The future of American health insurance, South African style — Patients bleed hospitals dry
Hospitals in Limpopo are owed about R146m by patients whose medical aid companies haven’t settled their bills and those who lied about being poor. Limpopo has 43 state hospitals that provide private wards for financially well-off patients who prefer to use their own doctors, instead of state doctors.Provincial health spokesperson Phuthi Seloba said on Tuesday that the department was seeking tenders from debt collection companies to collect the outstanding money, starting in March.
On the other hand, we know it’s a future that’s already here.
Categories: Uncategorized
I had a lengthy post on TPM café last week about HSAs, which (thanks very much) I notice you linked to.
Although my surgical practice is a “pay cash for service” affair for the most part, insurance billing of some sort forms maybe 25% of our income. Collection lag is perhaps two months with the insurance cases, and that’s with everything negotiated before the scalpels come out. Our private patients generally have a three week collection lag on average. So from my experience, the private patients pay faster.
However, this is elective surgery. It’s totally atypical. About the only use for HSAs in my patient care plan is for the minority of insurance-compatible cases where we can set up a quick “Drop conventional coverage – start HSA – deposit surgical fee – get surgery – pay fees from HSA – resume conventional coverage.” scheme. Given the income level of my typical patient, this allows them to pocket a nice tax break.
So doctors can do the same sort of thing that Rob Greiner quotes above.
Those monkeys with PHDs at the NCPA say that the tax free MSA was started in South Africa and the MSA Original Pilot Test of tax free accounts did not really happen in America and I don’t really exist. Darn Dr. Devon Monkey of the NCPA. No FICA tax on Employer HSA deposits. Even if the employee saves their own money in an HSA it can be arranged that the employer saves all payroll taxes. This may be an 18% savings for the employer. Princetonian Rwe Rhinehart says, “Oh no, Walmart will save a fortune if they get their employees to maximise their savings. Shoot, if Walmart employees save $100 million in ther HSAs Walmart will saves tens of millions of dollars. It’s bad when employers and employees bind together and cut the IRS out. It’s like stealing from the government.”
To be honest Trapier, this was a real quick shot–and I’m not even certain that medical aid compnies are the same as HSA companies, but I think so.
But there has been several articles here, on Ezra’s blog and elsewhere about the problems of HSAs in Singapore and South Africa.
I am not seeing the connection to American HSAs.
It may be convenient to point out 1) a problem with S. African healthcare and 2) that S. Africa uses HSA-type insurance.
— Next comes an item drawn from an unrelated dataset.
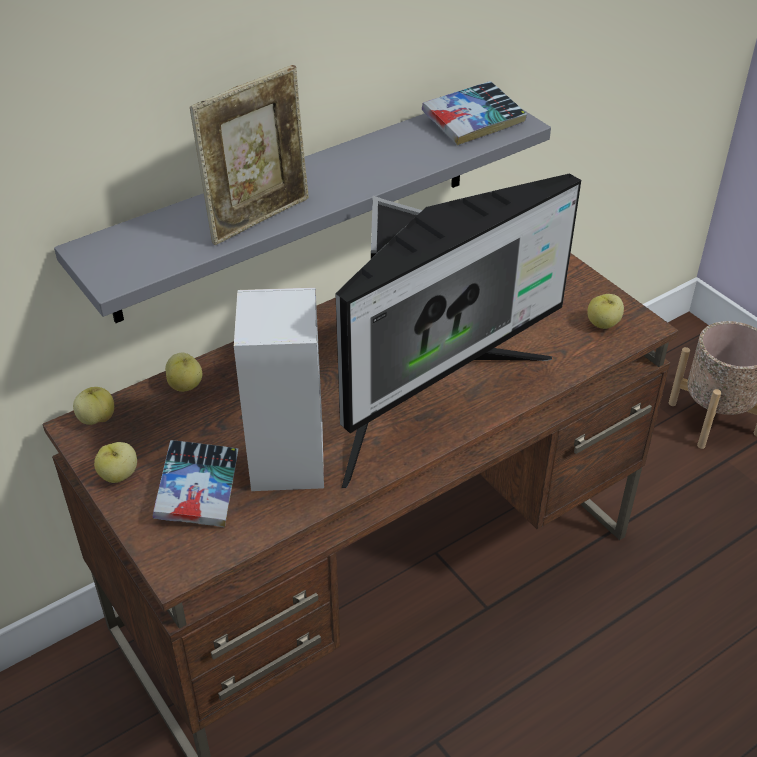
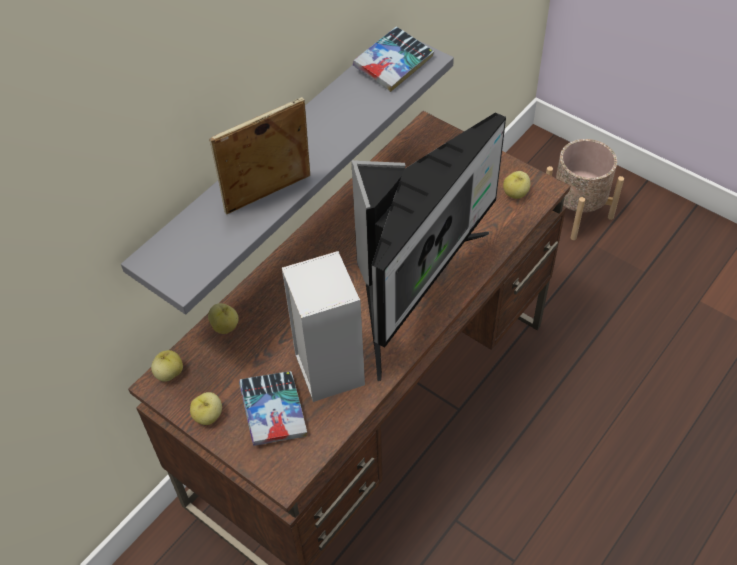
camera: 15 degrees left, 10 degrees up
(259, 218) = (269, 197): picture frame -> picture frame turned 150 degrees counterclockwise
But can you really then claim there is obviously a problem with HSAs in America?
This is not disimilar from the assasignation by association going on at TPMCafe’s Drug Bill Debactle: “The defunct Medicare Part D policy came from the 2003 Medicare Modernization Act…HSAs came from the Medicare Modernization Act…therefore, obviously, HSAs are a defunct policy.”
I’d expect you to be too sophisticated to buy into that style. Hopefully your readers are at least.
The above link probably does highlight a potetial fault in HSAs. Flesh it out for us.